For many in this country and around the world, these feel like the darkest of times. I’m hearing it from clients, friends, family members, and others: they are feeling fear as they watch the forces of discrimination and hatred, of wealth and privilege, of selfishness and hypocrisy assume power at the highest levels. The patriarchy, with its destructive and unsustainable values and structures, is dying, but it seems intent on going out in a fit of toxic rage that threatens to take everyone else, and the very planet we live on, with it.  

Such times call for immediate and decisive resistance and response, for conscious deepening, and for proactive creation. We each must do our own individual work. We must become conscious of our own shadow.
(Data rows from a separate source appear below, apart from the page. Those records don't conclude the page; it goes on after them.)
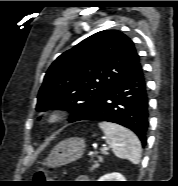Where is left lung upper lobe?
<instances>
[{"label":"left lung upper lobe","instance_id":"obj_1","mask_svg":"<svg viewBox=\"0 0 178 186\" xmlns=\"http://www.w3.org/2000/svg\"><path fill=\"white\" fill-rule=\"evenodd\" d=\"M139 66L130 38L117 30L97 32L52 63L39 90L36 110H69L73 114L70 121H74Z\"/></svg>","mask_w":178,"mask_h":186}]
</instances>
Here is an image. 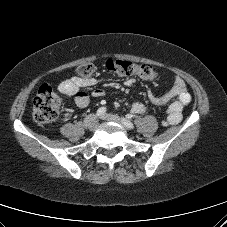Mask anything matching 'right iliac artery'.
<instances>
[{"instance_id": "right-iliac-artery-1", "label": "right iliac artery", "mask_w": 227, "mask_h": 227, "mask_svg": "<svg viewBox=\"0 0 227 227\" xmlns=\"http://www.w3.org/2000/svg\"><path fill=\"white\" fill-rule=\"evenodd\" d=\"M105 112H106V107H100V108L97 110L96 115H97L98 117H100V116L104 115Z\"/></svg>"}]
</instances>
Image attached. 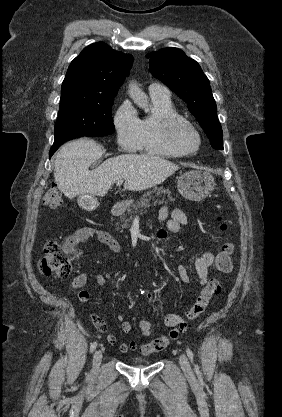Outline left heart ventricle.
<instances>
[{"instance_id": "left-heart-ventricle-1", "label": "left heart ventricle", "mask_w": 282, "mask_h": 417, "mask_svg": "<svg viewBox=\"0 0 282 417\" xmlns=\"http://www.w3.org/2000/svg\"><path fill=\"white\" fill-rule=\"evenodd\" d=\"M158 130L160 134L164 137L166 130L161 122H158ZM178 140L180 144L189 151H194L197 147L198 140L197 138L189 131L181 129L178 131Z\"/></svg>"}]
</instances>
We must guard against our own contempt—against becoming the very thing we say that we oppose. We must cultivate (in the words of an esteemed colleague) “our most mature, compassionate, and engaged selves,” and then join those selves together to create the world that we want—a world of peace, justice, and equality.  

We need to keep watering, keep fertilizing, keep vigil, keep hoping. Then, one dark day, we may come back from “lunch” and see that the first bud, the first sign of full flowering, has arrived.


Resources For A Life Of Depth And Meaning:

(song/video): "Show The Way" (David Wilcox). A reminder of the power of love in times of darkness and hatred: "In this scene set in shadows / like the night is here to stay / there is evil cast around us / but it's love that wrote the play / for in this darkness love will show the way." From Wilcox's 1994 CD "Big Horizon." Click here for David Wilcox's web site.

(poem): "Councils" (by Marge Piercy). Wise words about recovering a heartfelt and open way of speaking and listening: "The women must learn to say, I think this is so / The men must learn to stop dancing solos on the ceiling..."

(talk) "To Travel In The Dark" (by Dan Keusal) On the Sunday after Thanksgiving, I was invited to speak at the 10 AM service at Seattle Unity Church. My talk, "To Travel In The Dark," looked at the connections between the literal, sacred darkness of the impending Winter Solstice and the growing social and political darkness in our culture. To listen to my talk (which is posted on my web site), click here.

(quote): "The least of things with meaning is worth more in life than the greatest of things without it." ~C.G. Jung.

(book): What Do You Do With An Idea? (written by Kobi Yamada, illustrated by Mae Besom). I was invited to a New Year's Day gathering where each person was invited to go around the circle and share "What inspires you?" One woman read this children's book aloud and when she finished all 15 or so people in attendance burst out into applause.